Regarding media going online, I think the prime example in Finland would be the rebirth of Uusi Suomi as pure online medium, with a different structure compared to traditional news media. I dare to say that no one would build anything like current newspaper companies, given the chance to build it ground up with current technology and in current multichannel consumer environment. Of course, there is a long way to go to reach the masses of Finland’s leading newspapers and newspaper web sites. However, when you do not have the burden of the past to drag along, you do not need to have massive readership (read: prospective eyeballs to look at the advertising) for achieving profitability.
And finally the usual argument that nobody is going to replace the work of paid journalists for free, is your grandfather’s argument. People are publishing massive amounts of content (or should I say intellectual property) for free. Enthusiasts have built an end-to-end computing environment for free. People are giving away arts and music for free.

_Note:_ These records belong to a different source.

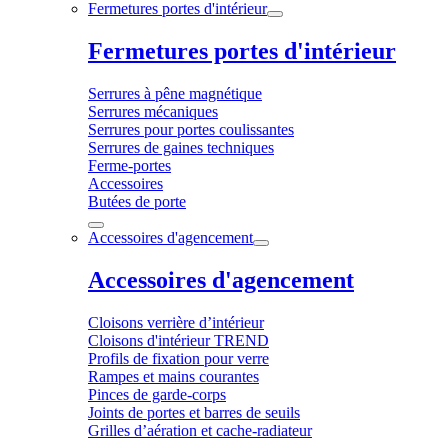
Fermetures portes d'intérieur
Fermetures portes d'intérieur
Serrures à pêne magnétique
Serrures mécaniques
Serrures pour portes coulissantes
Serrures de gaines techniques
Ferme-portes
Accessoires
Butées de porte
Accessoires d'agencement
Accessoires d'agencement
Cloisons verrière d’intérieur
Cloisons d'intérieur TREND
Profils de fixation pour verre
Rampes et mains courantes
Pinces de garde-corps
Joints de portes et barres de seuils
Grilles d’aération et cache-radiateur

The thing is, generations change and with generations the culture is changing and dragging social changes along.
The cultural disruption enabled by the new technology is even more important than the technological one. I think this is something that goes totally forgotten whenever stressing the importance of technological change, although any self-respecting journalist should know the social and cultural effects of inventing the first truly efficient way to distribute information, namely the printing press. What we are now seeing is just as big change in the way information is distributed, whether it is a news article, classified ad, video on YouTube or some tweet on Twitter. Every bit of information can be shared, or broadcast, globally in real-time.
To sum it all up, I think there are a couple of things that are more real challenges within newspaper industry:
- Organizational inflexibility leading to suboptimal performance and inflated cost base. Consolidating operations in panic does not fix the underlying problems. How come each and every journalist promoting newspaper as a medium, underlines the cost of making a newspaper and somehow equals high cost with superior quality?

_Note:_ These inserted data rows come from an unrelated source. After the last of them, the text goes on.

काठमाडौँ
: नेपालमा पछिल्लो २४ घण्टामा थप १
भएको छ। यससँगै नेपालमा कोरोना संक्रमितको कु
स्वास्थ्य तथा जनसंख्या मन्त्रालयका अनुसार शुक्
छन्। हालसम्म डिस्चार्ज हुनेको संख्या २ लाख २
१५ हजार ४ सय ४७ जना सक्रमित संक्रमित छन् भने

- Cultural inflexibility and resistance to change. It is the Internet’s fault! Well, no it is not. I think Clay Shirky made some very clever points about newspapers being like Russians in his interview in The Guardian. If there is something the industry really does not need is arrogant attitude towards the change.
- Losing touch with the online generation, and with that the cultural phenomenon. If you do not resonate with your audience (or worse, have none), how are you going to sell anything to them? Remember, the online generation of today are the media consumers and buyers of tomorrow.
- How do you compete with free (ad-supported or not) while being profitable? It is easy to fight free with free, but profitability is another issue. Maybe the traditional economics of scale do not work that well in online, except for ad networks. Is your cost base at the same level with the free competition? Probably not.
- How do you cope with the fact that cheap mass distribution of information is available to anyone? What is the real advantage of a newspaper if the news are in Twitter instantly and some professional blogger has an analysis out even before the ink has dried? Let’s face it: the newspaper industry no longer has monopoly on information.
I think these are tough questions and by looking at the situation, especially in the U.S., there are no answers yet.